TEXT SHOWN ::
--- begin ---

Let your speech always [be] gracious,

[as if] seasoned with salt,

so that you might know how you should answer each person.”

The Christian Witness of Colossians 4:5-6

Behavioral Witness (4:5)

The responsibility to “walk” (περιπατεῖτε) in a given manner is common in Paul’s descriptions of the ethical behavior he expected of fellow believers (Rom. 6:4; 8:4; 14:15).[14] Paul also reminded his readers that they were no longer to “walk” as they did before they became Christians (Eph. 2:2–3; 4:17; Col. 3:5–7). This ethical sense of “walk” parallels the Hebrew verb הָלַךְ, which was often used in reference to the religious and ethical lifestyle expected of God’s people.[15] In Galatians 5:16 Paul exhorted his readers to “walk by the Spirit” rather than to succumb to the pressure of the Judaizing opponents and return to the yoke of the Law (v. 1) by submitting to circumcision (v. 2).[16] In Ephesians Paul exhorted his readers to “walk in love” (5:2) and to “walk as children of light” (v. 8).[17]

Earlier in Colossians 2:6–7 Paul charged his readers, “Therefore as you have received Christ Jesus the Lord, so walk in Him, having been firmly rooted and now being built up in Him and established in your faith, just as you were instructed, and overflowing with gratitude.”[18] Paul here stressed the necessity of remaining steadfast in the faith so that his readers would not be taken captive by the hollow and deceptive philosophy of the Colossian heresy that he addressed a little later in verses 16–23.

--- end ---

PROBLEM A ::
In the commentary on Colossians, what does Paul exhort his readers to do in Galatians 5:16?
The records that follow have no connection to the commentary on Colossians.

LISTED RECORDS ::

--- begin ---

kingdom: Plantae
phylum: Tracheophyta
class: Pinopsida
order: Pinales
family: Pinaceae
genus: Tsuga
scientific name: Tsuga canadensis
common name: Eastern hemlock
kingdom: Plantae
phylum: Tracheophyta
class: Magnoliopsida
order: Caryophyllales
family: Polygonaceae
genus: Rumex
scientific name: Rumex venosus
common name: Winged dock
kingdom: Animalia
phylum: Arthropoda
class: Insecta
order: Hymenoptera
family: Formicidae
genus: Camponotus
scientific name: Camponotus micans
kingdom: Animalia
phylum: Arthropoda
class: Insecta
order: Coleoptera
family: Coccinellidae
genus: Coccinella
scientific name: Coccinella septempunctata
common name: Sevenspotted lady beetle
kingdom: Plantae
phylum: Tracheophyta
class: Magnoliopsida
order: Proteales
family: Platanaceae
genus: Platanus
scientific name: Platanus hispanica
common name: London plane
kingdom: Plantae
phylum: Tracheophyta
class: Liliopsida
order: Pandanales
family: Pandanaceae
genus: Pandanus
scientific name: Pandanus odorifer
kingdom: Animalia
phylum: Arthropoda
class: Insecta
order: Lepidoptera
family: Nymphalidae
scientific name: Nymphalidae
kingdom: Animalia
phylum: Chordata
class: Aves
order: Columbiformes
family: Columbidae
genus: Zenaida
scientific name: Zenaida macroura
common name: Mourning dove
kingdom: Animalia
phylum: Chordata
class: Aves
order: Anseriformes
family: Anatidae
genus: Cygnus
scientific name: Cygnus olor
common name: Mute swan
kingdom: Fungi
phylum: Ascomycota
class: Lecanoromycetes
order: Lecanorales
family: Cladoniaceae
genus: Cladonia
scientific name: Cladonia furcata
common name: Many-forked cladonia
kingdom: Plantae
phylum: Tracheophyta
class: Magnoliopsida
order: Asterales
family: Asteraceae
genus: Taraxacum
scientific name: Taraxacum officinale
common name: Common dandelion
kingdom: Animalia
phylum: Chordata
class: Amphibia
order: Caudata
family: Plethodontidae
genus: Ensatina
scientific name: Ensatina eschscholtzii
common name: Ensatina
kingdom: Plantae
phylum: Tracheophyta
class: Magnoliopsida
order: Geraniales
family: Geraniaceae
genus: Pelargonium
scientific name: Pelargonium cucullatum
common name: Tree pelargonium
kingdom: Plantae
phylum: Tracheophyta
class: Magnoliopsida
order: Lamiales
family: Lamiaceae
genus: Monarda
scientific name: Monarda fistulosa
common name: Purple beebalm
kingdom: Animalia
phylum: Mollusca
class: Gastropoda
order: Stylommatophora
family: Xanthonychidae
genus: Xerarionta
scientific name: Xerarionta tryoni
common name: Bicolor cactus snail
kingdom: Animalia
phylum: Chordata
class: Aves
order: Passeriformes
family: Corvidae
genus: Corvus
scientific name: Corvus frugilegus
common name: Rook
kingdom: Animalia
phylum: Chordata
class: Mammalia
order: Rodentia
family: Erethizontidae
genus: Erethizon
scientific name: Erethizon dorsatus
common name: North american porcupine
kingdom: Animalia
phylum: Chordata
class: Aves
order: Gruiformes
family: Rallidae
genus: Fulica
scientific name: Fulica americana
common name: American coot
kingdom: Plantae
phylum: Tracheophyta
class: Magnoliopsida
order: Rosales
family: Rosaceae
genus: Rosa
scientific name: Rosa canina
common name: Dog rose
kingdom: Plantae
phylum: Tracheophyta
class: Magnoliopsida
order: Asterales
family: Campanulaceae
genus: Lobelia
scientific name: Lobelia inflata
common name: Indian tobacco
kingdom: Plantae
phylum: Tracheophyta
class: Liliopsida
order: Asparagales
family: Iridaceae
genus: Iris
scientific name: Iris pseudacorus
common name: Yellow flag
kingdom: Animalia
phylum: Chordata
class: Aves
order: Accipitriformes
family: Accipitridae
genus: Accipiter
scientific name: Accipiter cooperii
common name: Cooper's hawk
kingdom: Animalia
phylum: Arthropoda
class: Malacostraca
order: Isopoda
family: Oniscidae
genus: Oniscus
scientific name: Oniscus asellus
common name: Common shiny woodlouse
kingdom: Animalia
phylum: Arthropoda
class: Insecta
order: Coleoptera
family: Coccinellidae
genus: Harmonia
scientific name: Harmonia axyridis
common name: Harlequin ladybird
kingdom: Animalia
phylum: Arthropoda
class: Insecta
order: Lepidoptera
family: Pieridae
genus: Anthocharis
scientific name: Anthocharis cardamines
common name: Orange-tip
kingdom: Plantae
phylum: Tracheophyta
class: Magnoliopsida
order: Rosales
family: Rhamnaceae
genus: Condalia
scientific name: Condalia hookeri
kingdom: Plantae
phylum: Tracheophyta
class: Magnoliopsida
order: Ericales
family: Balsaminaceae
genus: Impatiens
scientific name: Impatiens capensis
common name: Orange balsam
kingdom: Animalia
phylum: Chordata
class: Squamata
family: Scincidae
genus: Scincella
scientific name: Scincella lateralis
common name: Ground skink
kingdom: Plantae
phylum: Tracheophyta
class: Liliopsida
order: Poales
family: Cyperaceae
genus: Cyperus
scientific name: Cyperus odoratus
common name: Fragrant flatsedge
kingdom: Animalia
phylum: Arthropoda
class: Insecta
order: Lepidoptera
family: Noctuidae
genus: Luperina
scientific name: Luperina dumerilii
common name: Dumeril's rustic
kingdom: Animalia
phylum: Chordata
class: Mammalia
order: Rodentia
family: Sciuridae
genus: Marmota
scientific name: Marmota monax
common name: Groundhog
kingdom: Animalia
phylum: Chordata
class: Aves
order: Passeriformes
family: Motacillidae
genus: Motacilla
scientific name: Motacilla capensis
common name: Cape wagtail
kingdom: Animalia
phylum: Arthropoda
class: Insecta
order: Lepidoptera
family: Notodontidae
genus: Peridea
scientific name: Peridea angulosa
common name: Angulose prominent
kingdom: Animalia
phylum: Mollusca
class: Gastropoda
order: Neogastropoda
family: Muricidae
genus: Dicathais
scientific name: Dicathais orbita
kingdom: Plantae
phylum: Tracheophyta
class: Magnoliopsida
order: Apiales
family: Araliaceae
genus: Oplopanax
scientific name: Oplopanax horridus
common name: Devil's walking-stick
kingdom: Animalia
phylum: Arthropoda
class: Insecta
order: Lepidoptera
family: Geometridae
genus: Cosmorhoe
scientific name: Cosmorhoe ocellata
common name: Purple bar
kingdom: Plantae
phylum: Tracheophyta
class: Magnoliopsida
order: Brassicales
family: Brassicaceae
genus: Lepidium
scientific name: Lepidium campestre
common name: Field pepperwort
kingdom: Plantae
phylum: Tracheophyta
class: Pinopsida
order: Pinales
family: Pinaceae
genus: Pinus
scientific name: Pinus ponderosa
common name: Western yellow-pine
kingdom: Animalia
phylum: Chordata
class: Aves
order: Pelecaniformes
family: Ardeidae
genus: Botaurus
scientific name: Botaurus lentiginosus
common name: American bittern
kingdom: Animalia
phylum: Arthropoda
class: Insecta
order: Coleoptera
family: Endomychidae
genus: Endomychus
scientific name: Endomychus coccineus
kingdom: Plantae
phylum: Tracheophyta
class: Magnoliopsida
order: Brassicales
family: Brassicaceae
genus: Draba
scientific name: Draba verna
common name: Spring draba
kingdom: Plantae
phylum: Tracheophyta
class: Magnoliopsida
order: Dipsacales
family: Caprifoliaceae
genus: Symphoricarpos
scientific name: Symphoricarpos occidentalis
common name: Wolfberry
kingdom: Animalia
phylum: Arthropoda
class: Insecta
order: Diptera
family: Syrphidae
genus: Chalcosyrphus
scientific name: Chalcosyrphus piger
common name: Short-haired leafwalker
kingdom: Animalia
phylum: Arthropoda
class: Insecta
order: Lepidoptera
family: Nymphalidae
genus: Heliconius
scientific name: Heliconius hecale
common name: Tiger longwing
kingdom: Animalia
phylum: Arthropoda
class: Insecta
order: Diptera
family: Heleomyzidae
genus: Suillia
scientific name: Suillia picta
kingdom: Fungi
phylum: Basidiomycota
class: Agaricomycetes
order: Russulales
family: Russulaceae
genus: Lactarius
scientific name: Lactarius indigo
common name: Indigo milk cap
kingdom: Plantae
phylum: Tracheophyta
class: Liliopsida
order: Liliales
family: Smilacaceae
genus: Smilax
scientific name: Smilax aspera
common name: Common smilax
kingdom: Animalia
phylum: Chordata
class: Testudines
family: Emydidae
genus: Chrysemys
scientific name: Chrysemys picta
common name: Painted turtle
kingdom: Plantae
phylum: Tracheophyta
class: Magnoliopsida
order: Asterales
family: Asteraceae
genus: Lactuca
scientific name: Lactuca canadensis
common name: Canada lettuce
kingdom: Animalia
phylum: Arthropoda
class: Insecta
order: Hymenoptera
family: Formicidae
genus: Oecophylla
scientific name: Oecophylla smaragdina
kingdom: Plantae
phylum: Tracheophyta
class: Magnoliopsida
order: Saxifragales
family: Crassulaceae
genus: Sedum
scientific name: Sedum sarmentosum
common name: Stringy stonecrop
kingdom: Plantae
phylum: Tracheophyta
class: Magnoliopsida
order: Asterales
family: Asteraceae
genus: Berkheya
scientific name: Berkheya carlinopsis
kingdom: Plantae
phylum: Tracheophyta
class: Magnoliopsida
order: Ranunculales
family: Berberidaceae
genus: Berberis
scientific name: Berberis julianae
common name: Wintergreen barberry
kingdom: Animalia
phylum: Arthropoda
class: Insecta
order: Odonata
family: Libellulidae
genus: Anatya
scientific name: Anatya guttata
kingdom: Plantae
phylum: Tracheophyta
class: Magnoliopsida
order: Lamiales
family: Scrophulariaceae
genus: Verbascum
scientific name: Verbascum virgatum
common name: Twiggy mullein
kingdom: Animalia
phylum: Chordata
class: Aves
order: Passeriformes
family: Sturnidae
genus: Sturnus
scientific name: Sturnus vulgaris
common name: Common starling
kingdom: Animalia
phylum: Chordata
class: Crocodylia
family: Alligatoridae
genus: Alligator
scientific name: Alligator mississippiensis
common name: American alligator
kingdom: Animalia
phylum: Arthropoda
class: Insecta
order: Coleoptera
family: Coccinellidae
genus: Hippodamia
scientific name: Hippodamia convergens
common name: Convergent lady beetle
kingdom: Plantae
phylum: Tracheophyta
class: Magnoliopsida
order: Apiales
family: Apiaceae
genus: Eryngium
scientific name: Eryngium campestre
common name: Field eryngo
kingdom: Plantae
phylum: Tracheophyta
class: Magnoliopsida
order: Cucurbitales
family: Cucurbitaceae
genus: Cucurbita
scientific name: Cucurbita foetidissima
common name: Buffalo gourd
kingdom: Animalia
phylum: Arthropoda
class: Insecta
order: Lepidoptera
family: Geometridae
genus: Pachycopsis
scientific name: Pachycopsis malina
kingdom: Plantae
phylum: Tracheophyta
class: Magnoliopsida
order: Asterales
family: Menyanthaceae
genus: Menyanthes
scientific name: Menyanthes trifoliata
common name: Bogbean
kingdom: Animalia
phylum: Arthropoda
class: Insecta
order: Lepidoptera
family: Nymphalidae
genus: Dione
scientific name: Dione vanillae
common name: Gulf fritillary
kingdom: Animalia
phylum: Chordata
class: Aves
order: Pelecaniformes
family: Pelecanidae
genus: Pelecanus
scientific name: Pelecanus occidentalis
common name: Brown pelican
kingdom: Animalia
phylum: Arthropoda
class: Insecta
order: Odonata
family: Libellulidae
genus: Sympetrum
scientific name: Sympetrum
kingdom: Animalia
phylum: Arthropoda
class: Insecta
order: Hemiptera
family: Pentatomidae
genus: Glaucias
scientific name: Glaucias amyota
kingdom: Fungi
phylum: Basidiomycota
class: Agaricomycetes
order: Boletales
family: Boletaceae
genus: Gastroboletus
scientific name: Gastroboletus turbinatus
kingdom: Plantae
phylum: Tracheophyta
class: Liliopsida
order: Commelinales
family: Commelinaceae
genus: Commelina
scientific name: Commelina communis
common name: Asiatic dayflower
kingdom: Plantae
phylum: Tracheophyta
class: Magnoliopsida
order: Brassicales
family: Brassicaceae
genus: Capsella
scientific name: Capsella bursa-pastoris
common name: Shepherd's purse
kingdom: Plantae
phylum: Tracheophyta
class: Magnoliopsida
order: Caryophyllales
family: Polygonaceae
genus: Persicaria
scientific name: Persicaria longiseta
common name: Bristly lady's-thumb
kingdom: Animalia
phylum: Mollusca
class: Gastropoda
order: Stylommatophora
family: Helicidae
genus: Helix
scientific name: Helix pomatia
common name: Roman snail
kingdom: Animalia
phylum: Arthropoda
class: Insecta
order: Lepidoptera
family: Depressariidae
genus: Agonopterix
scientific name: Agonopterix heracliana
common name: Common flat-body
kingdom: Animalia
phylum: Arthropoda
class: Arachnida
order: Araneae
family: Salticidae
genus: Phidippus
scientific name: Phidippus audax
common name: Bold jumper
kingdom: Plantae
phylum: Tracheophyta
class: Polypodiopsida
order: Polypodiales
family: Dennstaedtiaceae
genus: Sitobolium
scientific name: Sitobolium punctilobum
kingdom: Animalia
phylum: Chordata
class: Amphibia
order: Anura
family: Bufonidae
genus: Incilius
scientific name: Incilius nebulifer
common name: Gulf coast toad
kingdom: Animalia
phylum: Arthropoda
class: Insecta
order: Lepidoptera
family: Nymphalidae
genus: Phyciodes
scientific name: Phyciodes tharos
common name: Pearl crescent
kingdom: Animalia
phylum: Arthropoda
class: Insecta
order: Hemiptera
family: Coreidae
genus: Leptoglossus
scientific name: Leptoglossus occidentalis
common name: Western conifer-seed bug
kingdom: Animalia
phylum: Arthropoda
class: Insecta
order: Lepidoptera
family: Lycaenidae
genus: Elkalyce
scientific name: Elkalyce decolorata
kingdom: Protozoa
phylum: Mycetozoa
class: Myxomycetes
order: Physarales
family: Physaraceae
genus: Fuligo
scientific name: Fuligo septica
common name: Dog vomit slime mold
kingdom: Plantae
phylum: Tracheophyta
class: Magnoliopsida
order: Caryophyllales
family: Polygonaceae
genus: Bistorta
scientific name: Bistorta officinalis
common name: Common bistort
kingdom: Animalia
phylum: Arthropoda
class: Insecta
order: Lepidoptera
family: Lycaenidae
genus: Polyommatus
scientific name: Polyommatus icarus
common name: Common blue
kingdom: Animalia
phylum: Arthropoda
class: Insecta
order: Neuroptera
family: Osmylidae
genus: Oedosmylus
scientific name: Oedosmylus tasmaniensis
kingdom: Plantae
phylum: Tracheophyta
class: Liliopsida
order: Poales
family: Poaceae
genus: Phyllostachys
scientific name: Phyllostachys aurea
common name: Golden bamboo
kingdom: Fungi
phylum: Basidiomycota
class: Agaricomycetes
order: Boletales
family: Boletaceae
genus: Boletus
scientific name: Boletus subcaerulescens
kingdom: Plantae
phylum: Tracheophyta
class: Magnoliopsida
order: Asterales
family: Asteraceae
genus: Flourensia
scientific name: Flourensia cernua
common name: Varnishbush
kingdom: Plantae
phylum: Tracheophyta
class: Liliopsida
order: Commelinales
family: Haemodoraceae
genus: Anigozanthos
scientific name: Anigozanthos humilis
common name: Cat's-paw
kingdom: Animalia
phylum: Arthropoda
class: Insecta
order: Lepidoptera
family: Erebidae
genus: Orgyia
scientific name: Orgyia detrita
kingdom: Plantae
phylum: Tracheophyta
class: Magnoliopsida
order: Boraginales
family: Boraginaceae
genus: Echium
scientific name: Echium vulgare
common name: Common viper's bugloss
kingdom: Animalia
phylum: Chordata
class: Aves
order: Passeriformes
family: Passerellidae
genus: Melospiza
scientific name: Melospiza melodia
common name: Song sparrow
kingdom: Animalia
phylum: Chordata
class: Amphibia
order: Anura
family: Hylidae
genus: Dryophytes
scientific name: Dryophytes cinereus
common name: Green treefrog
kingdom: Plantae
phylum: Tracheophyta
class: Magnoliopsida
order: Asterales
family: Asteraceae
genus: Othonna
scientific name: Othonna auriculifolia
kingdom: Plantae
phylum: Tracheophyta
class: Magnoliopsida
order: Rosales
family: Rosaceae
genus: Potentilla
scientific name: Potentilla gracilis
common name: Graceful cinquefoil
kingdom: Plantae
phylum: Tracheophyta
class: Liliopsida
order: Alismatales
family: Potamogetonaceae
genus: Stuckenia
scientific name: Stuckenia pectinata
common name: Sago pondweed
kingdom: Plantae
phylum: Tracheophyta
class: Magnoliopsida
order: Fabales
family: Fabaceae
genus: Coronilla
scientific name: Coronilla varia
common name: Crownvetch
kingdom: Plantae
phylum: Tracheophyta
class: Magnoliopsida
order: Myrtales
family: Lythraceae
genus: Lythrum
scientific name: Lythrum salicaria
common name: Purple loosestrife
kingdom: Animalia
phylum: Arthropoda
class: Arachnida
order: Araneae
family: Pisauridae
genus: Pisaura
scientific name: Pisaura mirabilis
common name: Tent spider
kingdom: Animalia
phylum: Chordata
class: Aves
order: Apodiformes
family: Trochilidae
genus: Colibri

--- end ---

PROBLEM B ::
In the records, take the lines from the line with "genus: Sympetrum" through the line with "scientific name: Gastroboletus turbinatus", both included. Substitute "species name" for "scientific name" throughout them, and output only those lines.

FINISHED ANSWER A ::
To "walk by the Spirit."

FINISHED ANSWER B ::
genus: Sympetrum
species name: Sympetrum
kingdom: Animalia
phylum: Arthropoda
class: Insecta
order: Hemiptera
family: Pentatomidae
genus: Glaucias
species name: Glaucias amyota
kingdom: Fungi
phylum: Basidiomycota
class: Agaricomycetes
order: Boletales
family: Boletaceae
genus: Gastroboletus
species name: Gastroboletus turbinatus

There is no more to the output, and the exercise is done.